Kathryn Steinle: a DIY guide to exploiting the dead

Bill O'Reilly
Bill O’Reilly

I don’t have cable. I can’t bear witness to the bobbleheads on Fox News, CNN, MSNBC and the rest spewing bunkum into the universe. Unfortunately, sometimes some of it seeps through my filters and reaches me. That happened with the Kathryn Steinle case.



If you haven’t heard, Kathryn Steinle was a woman cut down in her prime on a San Francisco pier, the victim of a random act of violence on July 1, 2015. That’s unfortunate enough. However, her injuries didn’t stop there. Some 24-hour newstainment organizations quickly picked up the story and twisted it to fit their narrative of a society circling the drain as a result of naive liberals enabling dangerous immigrants and minorities to run wild in the streets raping and killing our women and children.

Comment on HLN video re Kathryn Steinle murder
Comment on HLN video re Kathryn Steinle murder

Without further adieu , I give you what I promised:

A DIY guide to exploiting the dead – the Kathryn Steinle edition

  1. Find a victim, any victim, but preferably someone pretty with the same skin pigmentation as you.
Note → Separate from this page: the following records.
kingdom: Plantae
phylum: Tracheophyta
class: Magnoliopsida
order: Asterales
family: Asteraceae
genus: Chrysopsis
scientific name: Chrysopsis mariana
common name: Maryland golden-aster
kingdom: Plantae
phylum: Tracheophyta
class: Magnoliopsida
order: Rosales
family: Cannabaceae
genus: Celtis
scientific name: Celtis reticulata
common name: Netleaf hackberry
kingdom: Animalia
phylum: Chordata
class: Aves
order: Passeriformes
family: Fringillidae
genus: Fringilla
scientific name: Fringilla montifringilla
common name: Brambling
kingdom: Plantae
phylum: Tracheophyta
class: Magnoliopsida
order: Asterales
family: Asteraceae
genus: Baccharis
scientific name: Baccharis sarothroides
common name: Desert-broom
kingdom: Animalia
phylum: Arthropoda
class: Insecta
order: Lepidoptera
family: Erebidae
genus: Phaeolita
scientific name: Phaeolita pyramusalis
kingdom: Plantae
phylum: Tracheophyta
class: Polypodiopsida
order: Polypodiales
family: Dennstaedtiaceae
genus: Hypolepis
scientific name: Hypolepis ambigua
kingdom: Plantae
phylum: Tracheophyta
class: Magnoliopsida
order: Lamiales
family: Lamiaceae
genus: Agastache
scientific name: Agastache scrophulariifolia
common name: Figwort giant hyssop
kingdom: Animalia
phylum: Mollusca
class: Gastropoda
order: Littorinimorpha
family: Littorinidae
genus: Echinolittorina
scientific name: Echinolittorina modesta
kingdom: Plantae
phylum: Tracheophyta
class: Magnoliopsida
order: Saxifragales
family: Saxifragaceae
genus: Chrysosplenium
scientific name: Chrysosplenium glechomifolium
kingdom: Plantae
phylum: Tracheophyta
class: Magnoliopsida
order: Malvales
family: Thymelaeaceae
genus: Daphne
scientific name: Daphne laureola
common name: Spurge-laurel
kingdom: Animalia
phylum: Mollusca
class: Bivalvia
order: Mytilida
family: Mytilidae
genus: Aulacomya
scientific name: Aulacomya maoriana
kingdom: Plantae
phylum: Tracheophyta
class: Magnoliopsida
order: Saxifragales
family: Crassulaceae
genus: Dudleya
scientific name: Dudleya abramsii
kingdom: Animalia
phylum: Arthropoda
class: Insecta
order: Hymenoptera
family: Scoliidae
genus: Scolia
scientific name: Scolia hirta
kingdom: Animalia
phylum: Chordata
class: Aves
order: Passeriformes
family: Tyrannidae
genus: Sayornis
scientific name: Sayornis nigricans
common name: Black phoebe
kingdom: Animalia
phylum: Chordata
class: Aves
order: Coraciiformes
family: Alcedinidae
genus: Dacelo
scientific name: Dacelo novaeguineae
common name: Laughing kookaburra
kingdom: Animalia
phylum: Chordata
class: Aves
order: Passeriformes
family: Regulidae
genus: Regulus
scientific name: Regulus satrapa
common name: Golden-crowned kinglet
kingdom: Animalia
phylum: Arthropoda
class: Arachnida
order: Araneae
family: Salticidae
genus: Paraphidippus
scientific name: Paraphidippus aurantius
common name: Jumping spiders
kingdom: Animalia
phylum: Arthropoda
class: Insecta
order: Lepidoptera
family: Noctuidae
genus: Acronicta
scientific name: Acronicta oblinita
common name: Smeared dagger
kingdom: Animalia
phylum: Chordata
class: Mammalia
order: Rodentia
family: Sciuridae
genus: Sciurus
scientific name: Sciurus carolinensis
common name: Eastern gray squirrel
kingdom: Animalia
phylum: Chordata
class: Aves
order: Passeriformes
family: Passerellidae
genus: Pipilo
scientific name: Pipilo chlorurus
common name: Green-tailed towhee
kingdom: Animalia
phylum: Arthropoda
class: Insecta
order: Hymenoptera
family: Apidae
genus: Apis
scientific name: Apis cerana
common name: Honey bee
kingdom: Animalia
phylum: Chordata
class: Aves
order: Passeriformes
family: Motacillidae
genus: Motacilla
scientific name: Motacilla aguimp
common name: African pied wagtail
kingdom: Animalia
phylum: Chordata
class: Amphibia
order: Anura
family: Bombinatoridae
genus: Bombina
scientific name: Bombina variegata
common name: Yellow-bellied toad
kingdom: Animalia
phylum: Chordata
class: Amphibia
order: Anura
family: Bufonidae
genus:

Oh, and make sure they’re dead before you start speaking for them.

    Kathryn Steinle
    Kathryn Steinle
  2. Pick a villain. If at all possible, make it some abstract, ominous evil force (because it’s okay to hate abstractions) rather than a living, breathing human being. Failing that, make sure the villain at least superficially fits whatever stereotypes you’re promoting. And they should probably be ugly; at the very least, they should be less attractive than your victim. And their skin should be at least two shades darker than yours.

    Juan Francisco Lopez-Sanchez
    Juan Francisco Lopez-Sanchez
  3. Hack away at the actual events and people involved. Think of your victim as Cinderella and your villain as the wicked step mother and nip and tuck and tape and sew until those square pegs fit the nice round holes you’ve cut for them.
    Nancy Grace
    Nancy Grace & Dan Simon (I’d like to point out that HLN is referring to a 32-year-old woman as a “girl”.)


  4. Sell the bejesus out of it. It’s not enough to have one bobblehead babbling. You really need to hold a meeting at the beginning of the day, compare scripts, make sure everybody is on the same page. Don’t think of your newspeople as professionals, as journalists; think of them as parrots in clown costumes with painted on smiles and simple, rehearsed lines to repeat over and over and over ad nauseam.
  5. Never apologize. Never backtrack. You don’t need to. A nice thing about the 24/7 news cycle is you can just skip from one sinking boat to the next in the sea of bullshit you’ve generated and no one will have the time or attention span to notice all those hollow hulls in the ever-rising, stinking tide.